Da penhorabilidade do bem de família do fiador

Em julgado recente, o colendo STF, conforme se divulgou, afastou a possibilidade de penhora de bem de família em contrato de locação não residencial (RE 605.709). Como é sabido, a doutrina e jurisprudência do Supremo Tribunal Federal, há pelo menos 12 anos, têm entendimento pacífico sobre a constitucionalidade da penhora do bem de família do fiador por débitos decorrentes do contrato de locação, consoante o disposto no artigo 82 da Lei 8.245/91, que acrescentou a exceção prevista no inciso VII do artigo 3º, da Lei nº 8.009/90, não configurando, no caso, afronta ao direito de moradia previsto no art. 6º da Constituição Federal de 1988.

O STJ, pelo mesmo período, tem reafirmado esse entendimento, como se pode notar por seus precedentes e, também, pelo enunciado de súmula nº 549, que assim leciona: “É válida a penhora de bem de família pertencente a fiador de contrato de locação”. Importante dizer que esse consenso, em momento algum, excluiu a aplicação da referida exceção ao contrato de locação não-residencial, para privilegiar, tão só, o contrato de locação residencial. Ademais, a própria lei não faz essa exclusão, motivo pelo qual a exceção à penhorabilidade do bem de família é plenamente aplicável aos dois casos (residencial e não-residencial).

Ainda assim, diante de toda essa remansosa jurisprudência, a Primeira Turma do STF, por maioria, se inclinou pelo afastamento da penhora do bem de família do fiador em contratos de locação não-residencial, para afirmar não ser possível a medida constritiva.

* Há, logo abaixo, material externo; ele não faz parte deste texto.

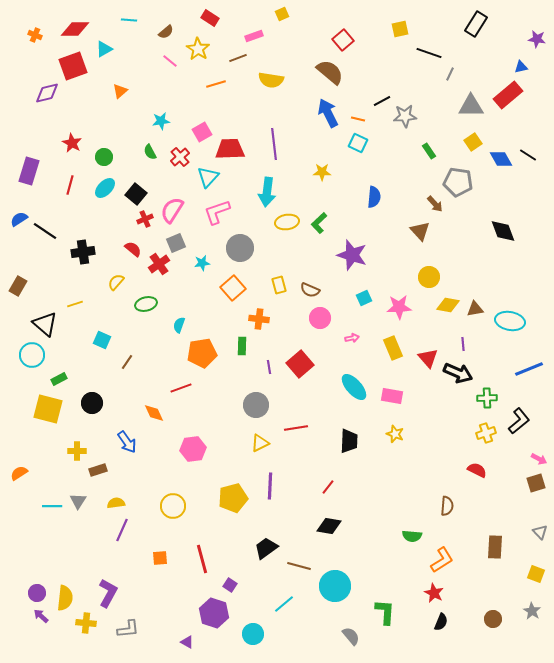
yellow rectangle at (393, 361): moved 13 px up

Não se descure, especialmente, que o Pleno do próprio STF, na análise do RE nº 612.360-RG, reconheceu a repercussão geral do tema e, no mérito, reafirmou a jurisprudência da Corte no sentido de que a penhora do bem de família pertencente a fiador de contrato de locação não viola o disposto no artigo 6º da Constituição Federal. Jamais houve, portanto, qualquer distinção entre a fiança prestada em contrato residencial e a fiança prestada em contrato não-residencial.

Nessa mudança de orientação trazida no Agravo Regimental que restou por processar o Extraordinário, a discussão passa pelo instituto do bem de família. Não haverá bem de família do locatário na locação residencial porque o locatário está a locar exatamente um bem residencial. O mesmo não ocorreria na locação não-residencial. O locatário não-residencial poderia ter um imóvel residencial próprio a se caracterizar como bem de família.

A nova orientação, contrária à jurisprudência consolidada, ressalta que não seria razoável o locatário não-residencial ter o privilégio da impenhorabilidade do bem de família, podendo-se, no entanto, penhorar o bem de família do fiador. Isso porque se ao locador-credor não é possível constringir judicialmente o bem de família do locatário (nas locações não-residenciais), não seria razoável constringir-se o bem do fiador, já que se trata de contrato acessório e de responsabilidade subsidiária, se não excluído o benefício de ordem. Não seria ocioso cogitar que na maioria dos contratos se promove à renúncia do benefício de ordem, figurando o fiador como devedor principal ou principal pagador, o que cria a solidariedade entre devedor e fiador. A impenhorabilidade ocorreria também nessas hipóteses.

O que se pode concluir é que essa decisão do STF, ao excluir a possibilidade de se penhorar bem de família do fiador nas locações não-residenciais para igualá-lo ao locatário não-residencial, atentou contra garantias firmadas, nas quais a sociedade acreditava poder confiar. Se, eventualmente, entendeu a Primeira Turma haver desequilíbrio entre fiador e locatário, a modulação poderia ser buscada(§ 3º, do artigo 927, do Novo CPC: “Na hipótese de alteração de jurisprudência dominante do Supremo Tribunal Federal e dos tribunais superiores ou daquela oriunda de julgamento de casos repetitivos, pode haver modulação dos efeitos da alteração no interesse social e no da segurança jurídica”), ressalvando que a decisão somente produzirá efeitos a partir da própria decisão, resguardando-se os contratos celebrados até essa data.

À míngua de modulação, e dada a insegurança jurídica criada por um julgado em meio a tantos precedentes que o contrariam, o parágrafo 1º, inciso IX, do artigo 59, da Lei de locações (contrato sem nenhuma garantia), merece ser apreciado em toda a sua extensão nos novos contratos não-residenciais.